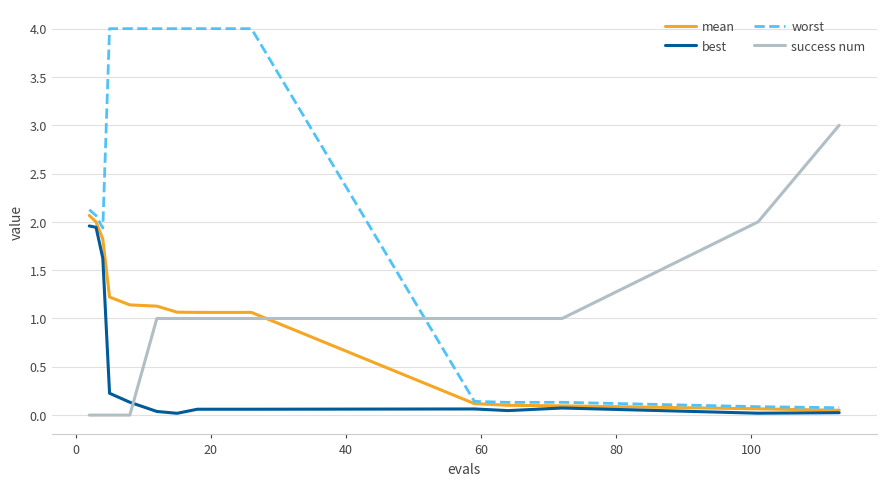

Which series has the widest spread of values?

worst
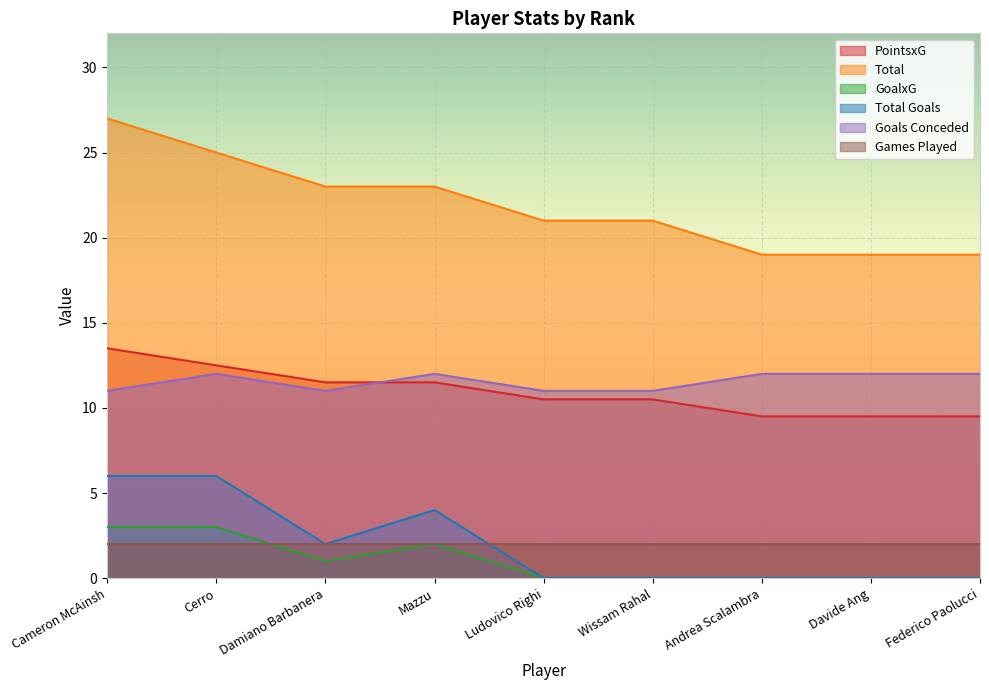

At which category does the chart reach its minimum across all series?

Ludovico Righi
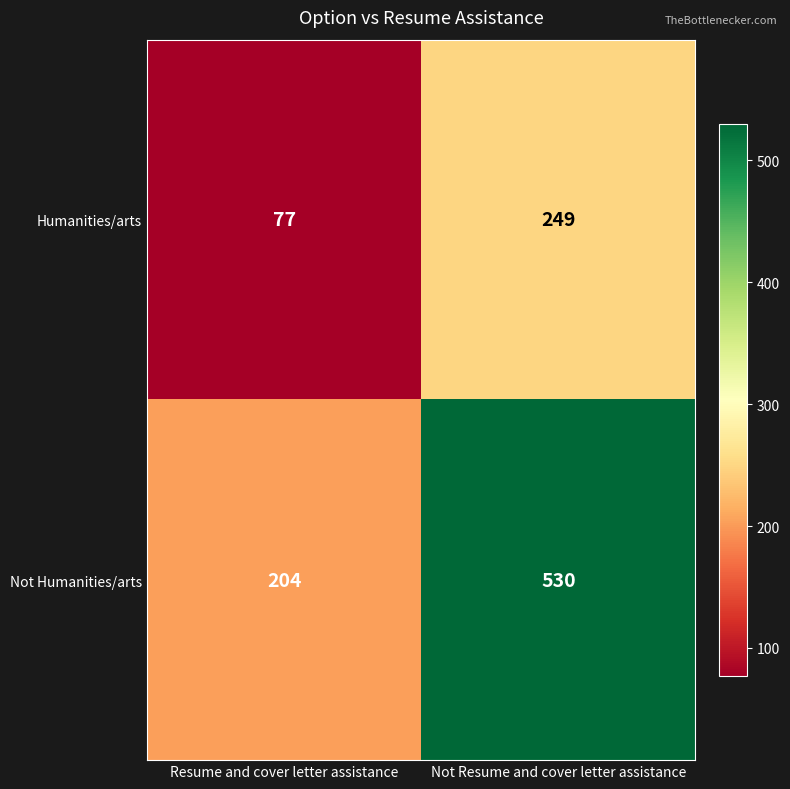

What is the sum of the Humanities/arts values at Not Resume and cover letter assistance and Resume and cover letter assistance?

326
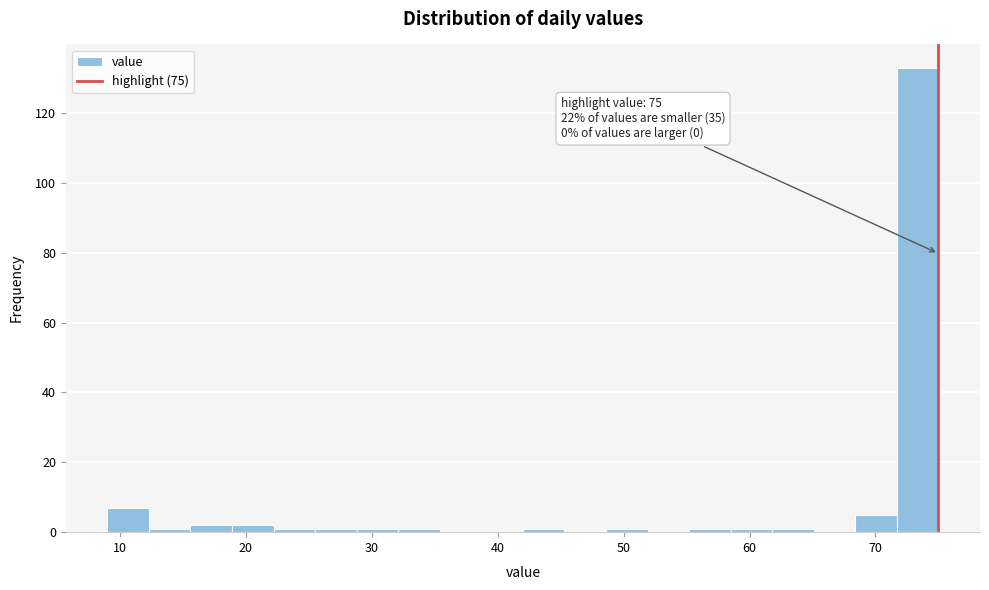

Read against the x-axis, roughly where is the centre of the tallest bar?

73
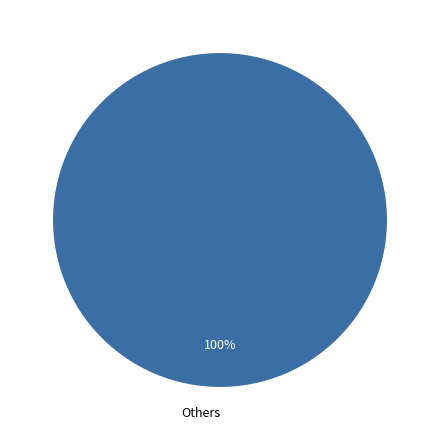

True or false: Others accounts for 100% of the total.

True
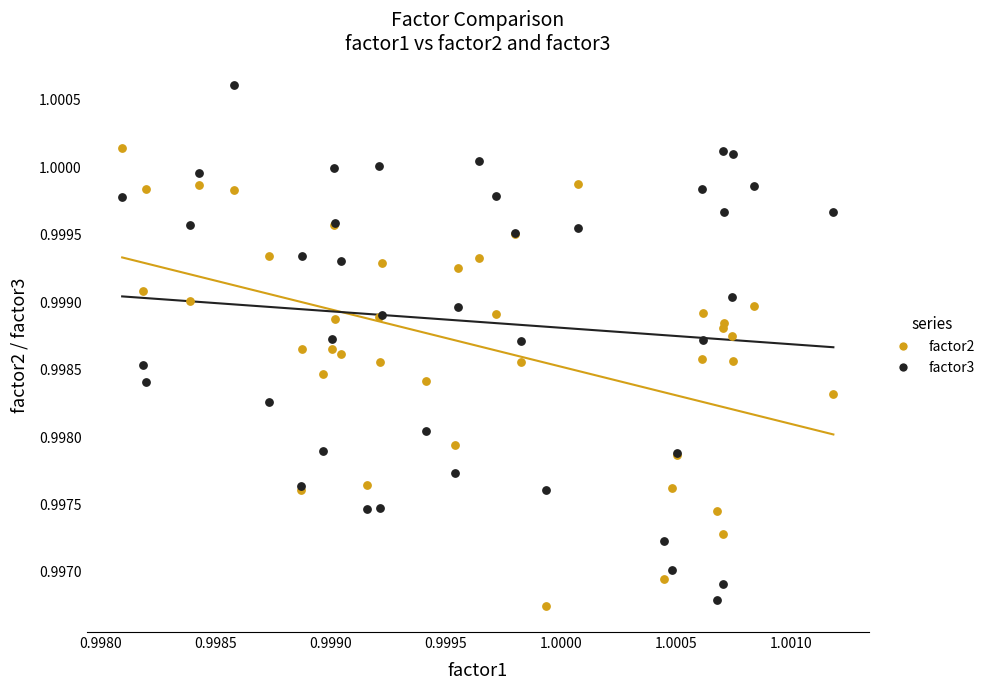

What are all the series names shown in the legend?

factor2, factor3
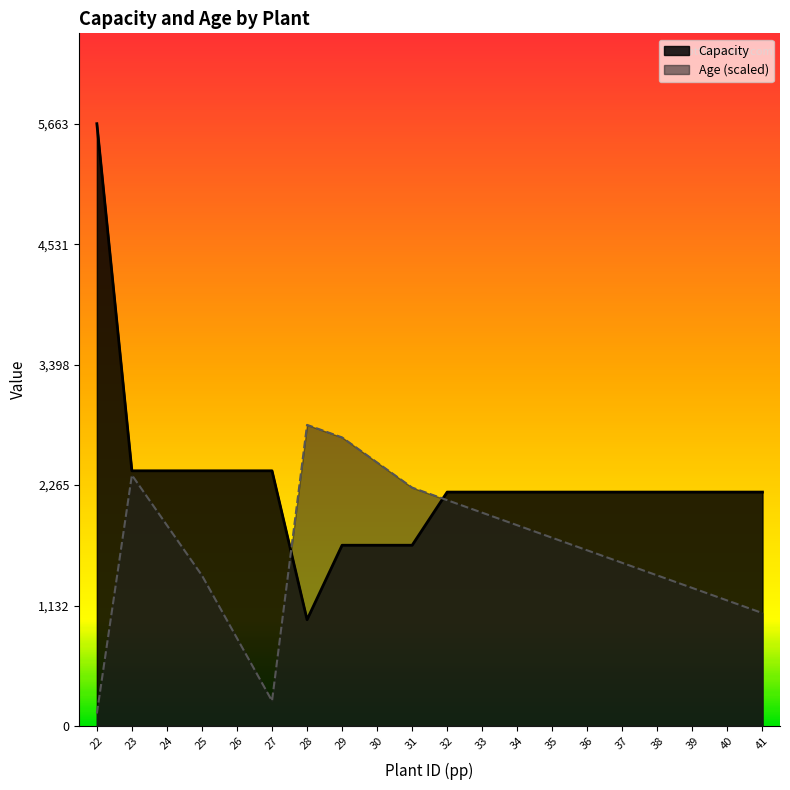

The Capacity series shows 1339.6 at 26. True or false?

False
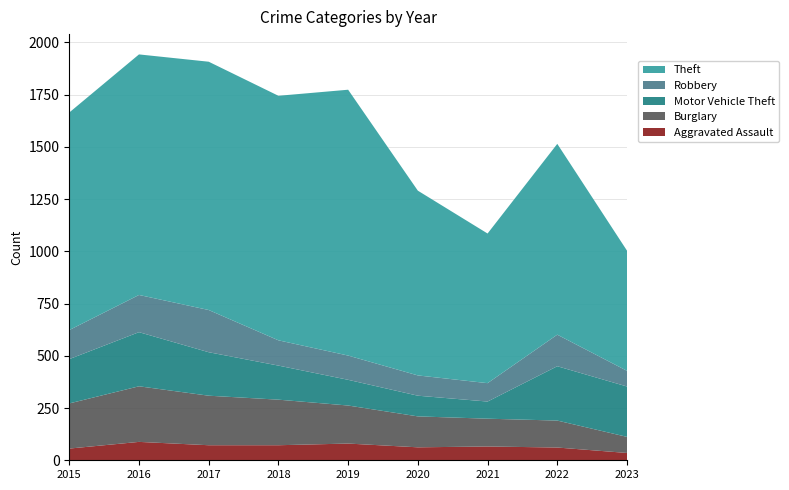

Reading left to right, list all the values displayed in this chart.

Aggravated Assault: 2015=56	2016=88	2017=72	2018=72	2019=80	2020=62	2021=66	2022=61	2023=35
Burglary: 2015=216	2016=266	2017=237	2018=218	2019=182	2020=148	2021=133	2022=129	2023=77
Motor Vehicle Theft: 2015=212	2016=259	2017=208	2018=163	2019=123	2020=99	2021=82	2022=260	2023=241
Robbery: 2015=139	2016=178	2017=202	2018=121	2019=116	2020=97	2021=88	2022=151	2023=75
Theft: 2015=1041	2016=1151	2017=1188	2018=1170	2019=1272	2020=884	2021=716	2022=913	2023=575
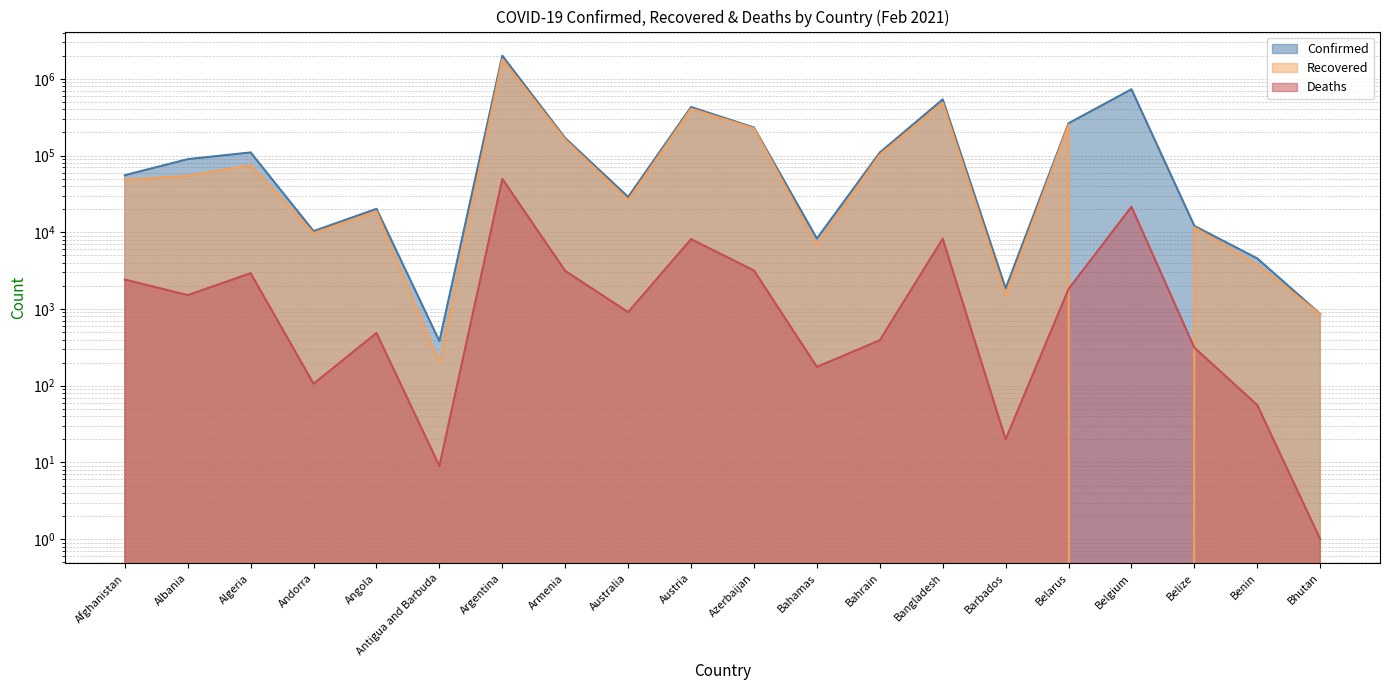

The Deaths series shows 176 at Bahamas. True or false?

True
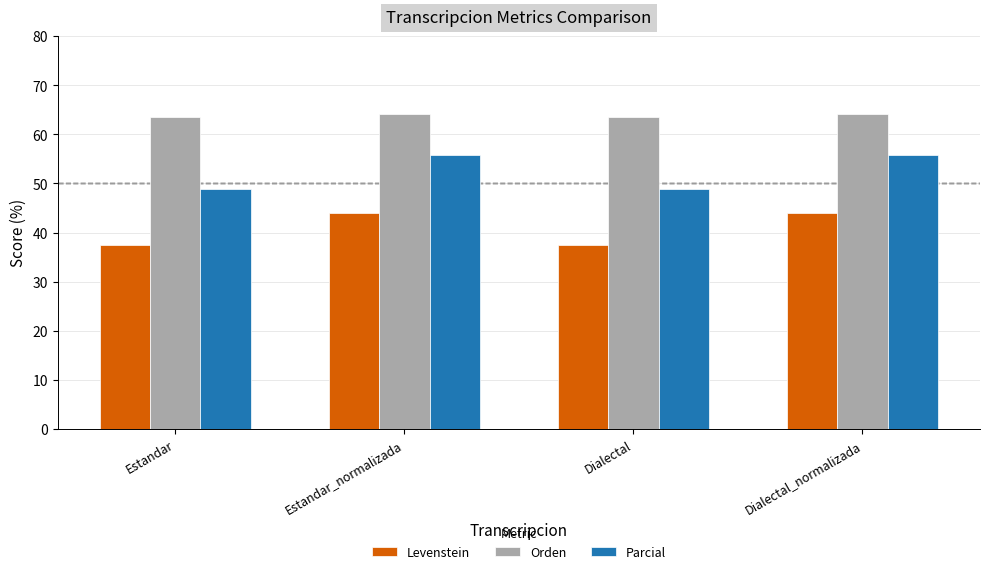

How many data points in Parcial are less than 55?

2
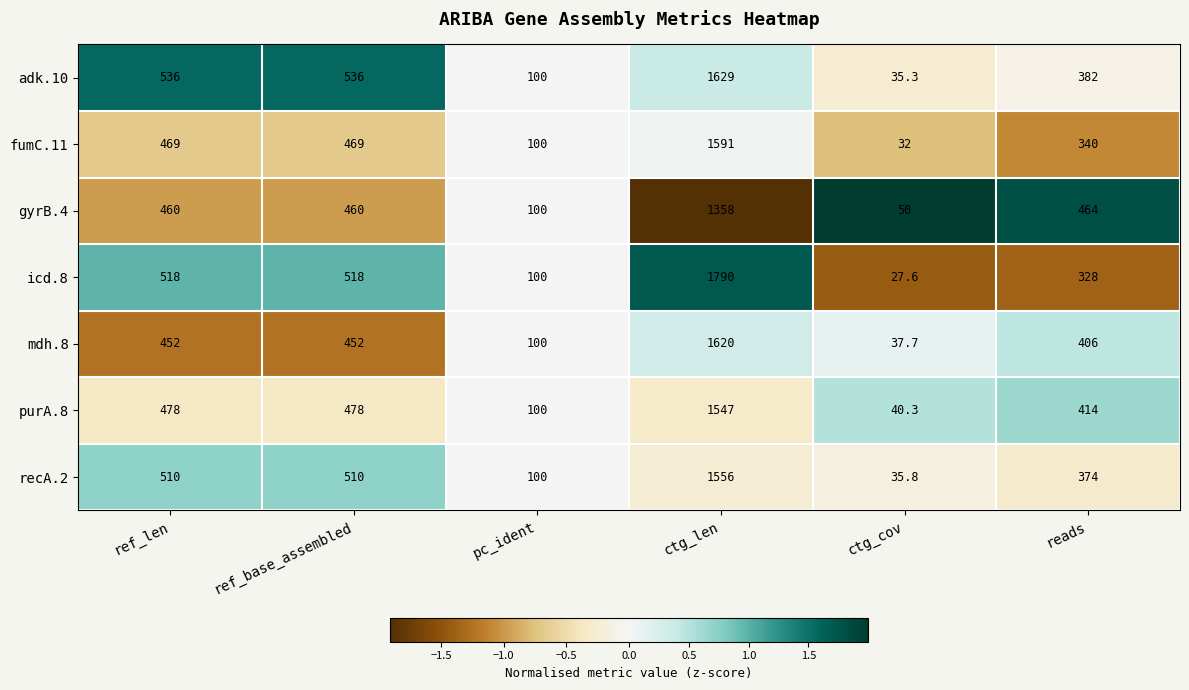

The value of icd.8 at reads is 515.6. True or false?

False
-------
Условие задания. Пожалуйста, перепиши записи от самого начала до строки с «Reading left to» включительно, заменив в них «True or false» на «Yes or no» и больше ничего не меняя. Картинки в ответ не включай.

Ответ на задание.
Which series has the widest spread of values?

worst

At which category does the chart reach its minimum across all series?

Ludovico Righi

What is the sum of the Humanities/arts values at Not Resume and cover letter assistance and Resume and cover letter assistance?

326

Read against the x-axis, roughly where is the centre of the tallest bar?

73

Yes or no: Others accounts for 100% of the total.

True

What are all the series names shown in the legend?

factor2, factor3

The Capacity series shows 1339.6 at 26. Yes or no?

False

Reading left to right, list all the values displayed in this chart.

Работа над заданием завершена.